Dear friends,
I am looking for a way to do missing value imputation for out of sample data predictions. I am checking the tutorial GLM-missing-values-in-covariates, and I have a question about Section 2.5.
When we do pm.sample_posterior_predictive in Section 2.5.2 it also randomly samples observed entries of xk, but shouldn’t we want to keep observed holdout entries constant and only random sample unobserved entries?

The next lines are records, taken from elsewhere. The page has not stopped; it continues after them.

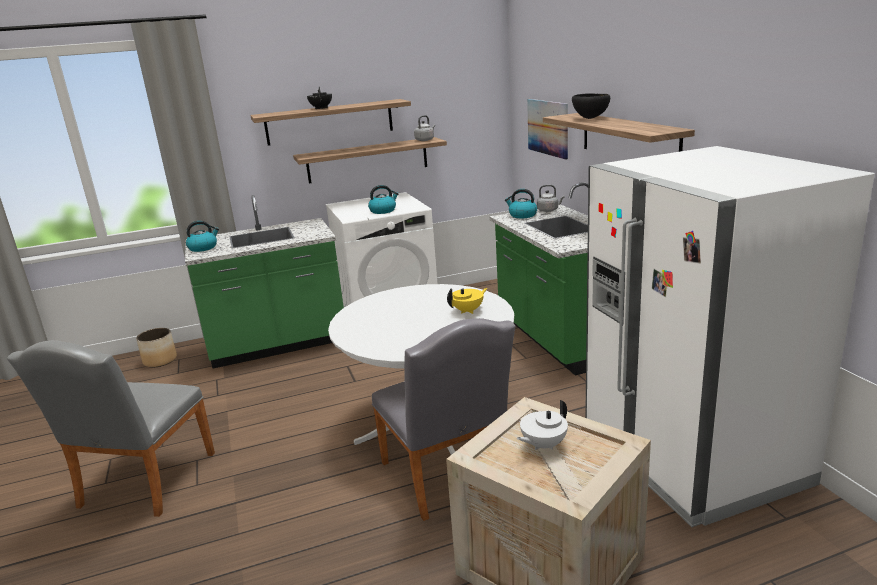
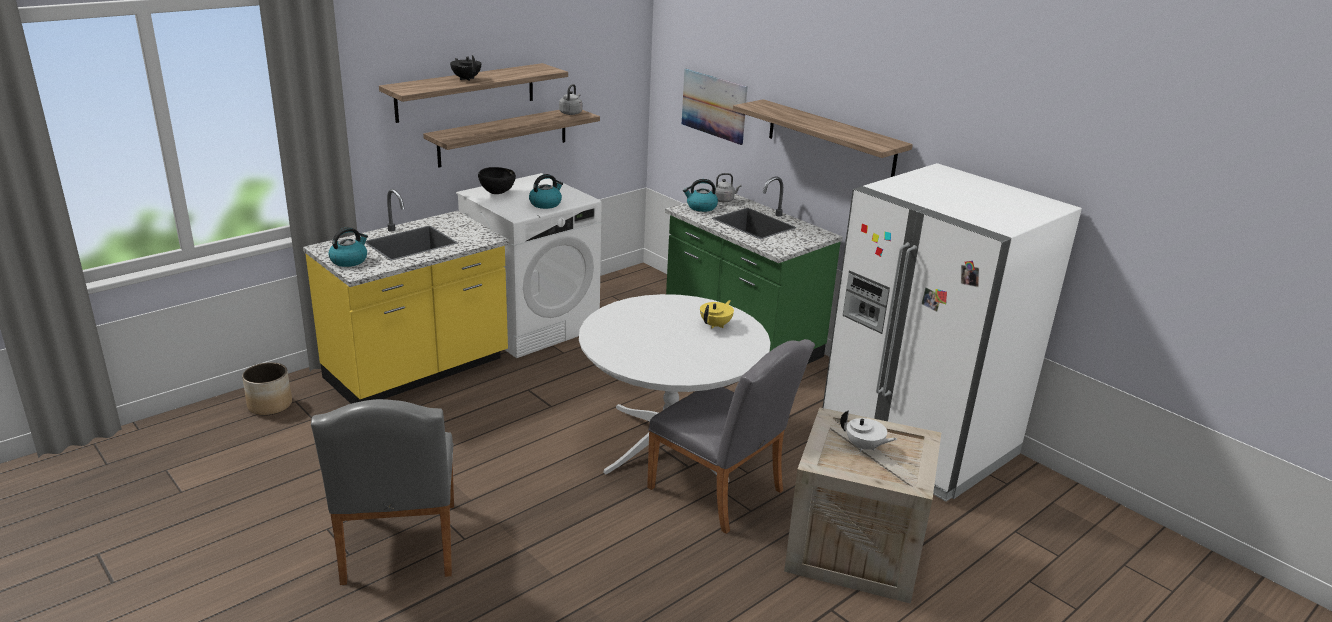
camera: 25 degrees left, 5 degrees up
(278, 345) = (418, 371): green counter -> yellow counter
(543, 445) = (864, 447): white teapot -> white teapot turned 90 degrees counterclockwise
(590, 118) = (790, 113): black bowl -> black bowl (497, 193)

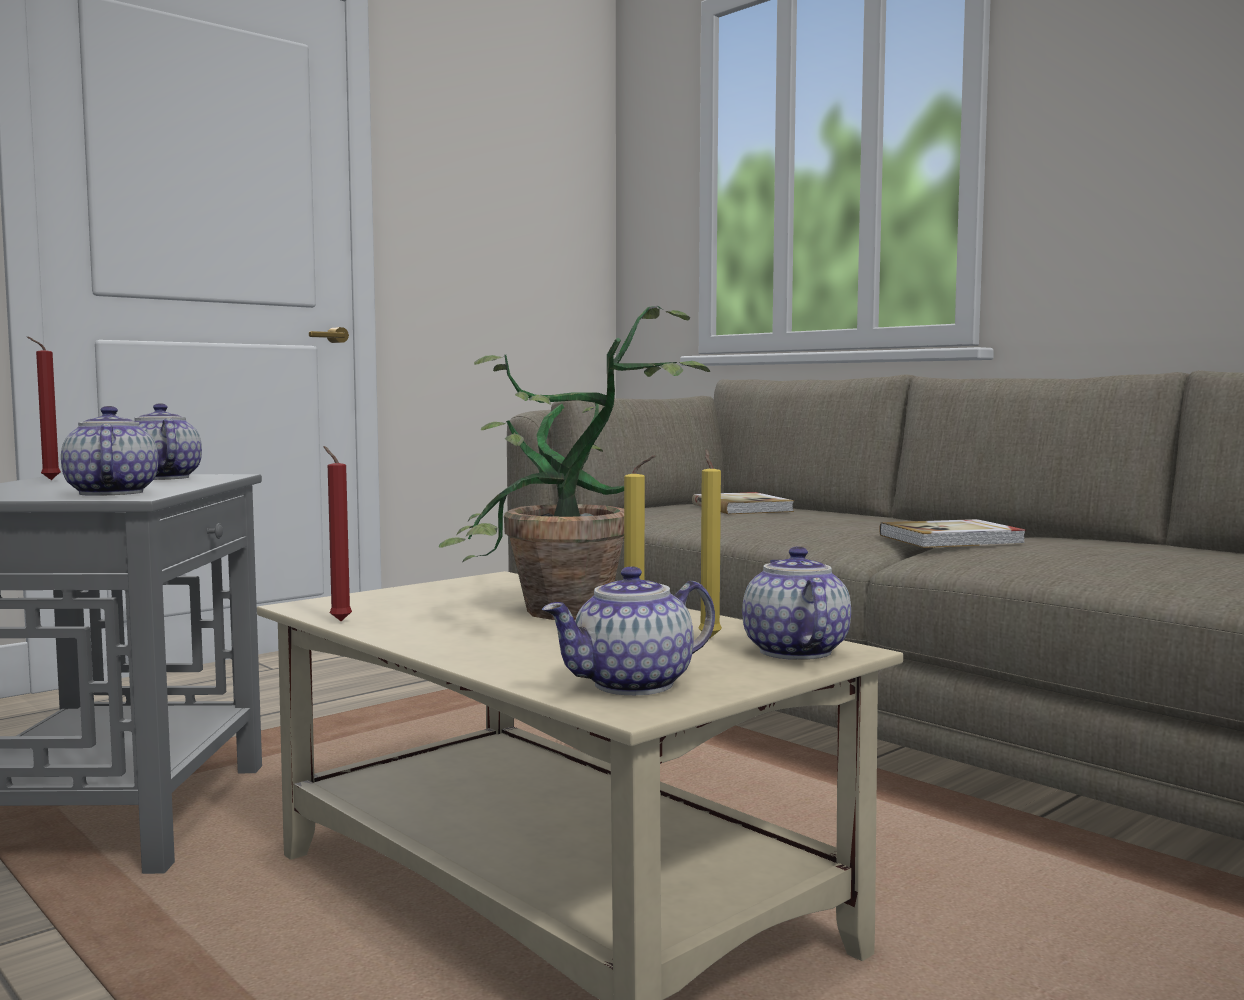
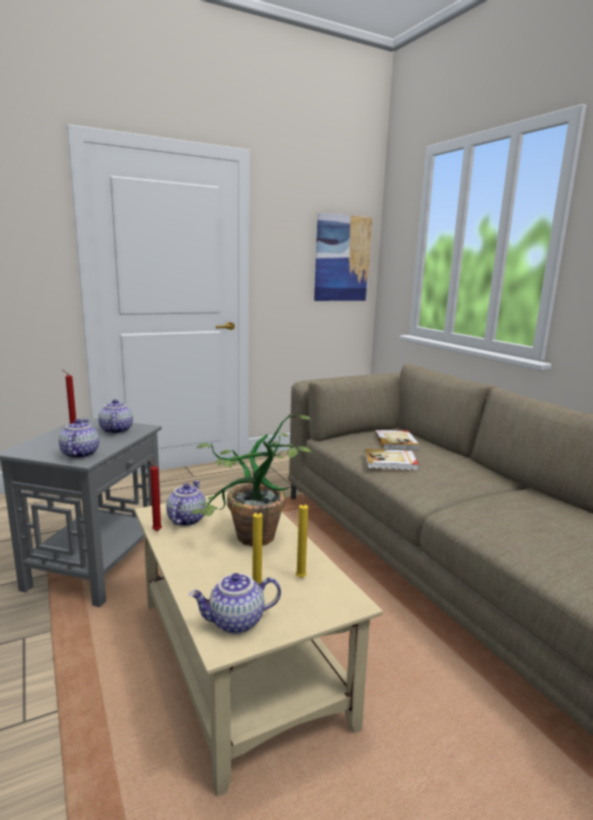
camera: 15 degrees right, 10 degrees up
(550, 215) = (342, 258): none -> picture
(792, 651) = (329, 600): teapot -> teapot (186, 519)
(952, 539) = (478, 497): book -> book (390, 462)

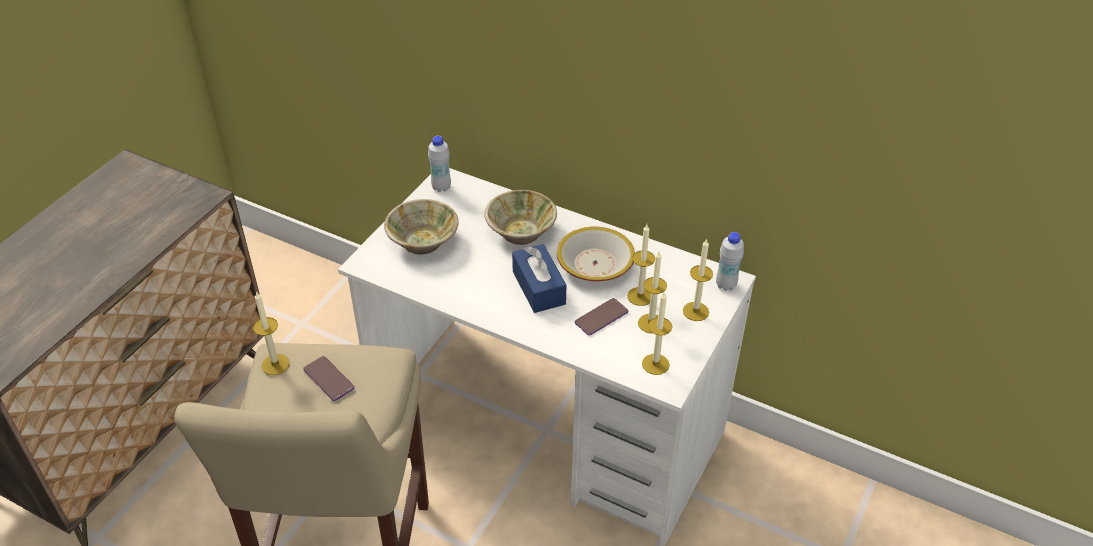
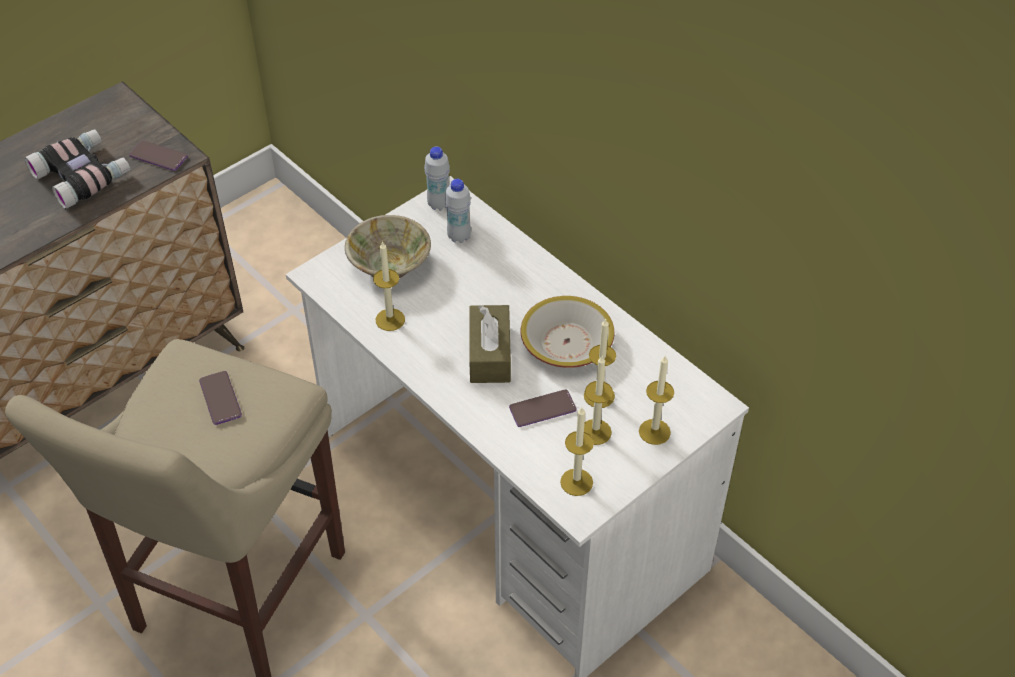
camera: 20 degrees right, 5 degrees up
(123, 229) = (83, 175): none -> binoculars
(187, 200) = (158, 156): none -> phone
(275, 364) = (174, 366): candle -> candle (390, 319)
(521, 231) = (502, 280): beige bowl -> none
(538, 287) = (490, 354): blue tissue box -> brown tissue box
(726, 285) = (706, 409): white bottle -> white bottle (459, 236)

For example, if we would check an observed sample from the train data:
ida['posterior']['xk'][1,:,1,:]
we get:
array([[-0.74075617, 0.3284096 ],
[-0.74075617, 0.3284096 ],
[-0.74075617, 0.3284096 ],
[-0.74075617, 0.3284096 ]...
which are indeed the observed values in the second row of dfx_train. But if we check in Section 2.5.2:
ida_h['posterior_predictive']['xk'][1,:,0,:]
We would get:
array([[-1.05857949e-01, 1.04430642e-01],
[-1.73465653e+00, -1.12492631e-01],
[ 8.09007561e-01, -6.40969850e-01],
[-1.40680610e+00, 1.00091439e+00]...
But this row of the holdout data is observed. And if I understand the rest of the code correctly, these random samples are then used to sample y_hat, so observed data is not used to estimate y_hat.
So am I correct with my observation? Is there another way to do missing value imputation on OOS data?
I am currently thinking of a workaround where you create three models in total: One train model and two predictor models:
- Create a training model to get posterior samples of the coefficients from the training data.
- For OOS predictions, create a predictor model to get posterior samples of the OOS variables with missing data.
- Takeout the imputed variables and replace random samples of non-missing data entries with the observed data.
- Use another model to predict your response variable with the posterior samples of Step 1 and Step 3.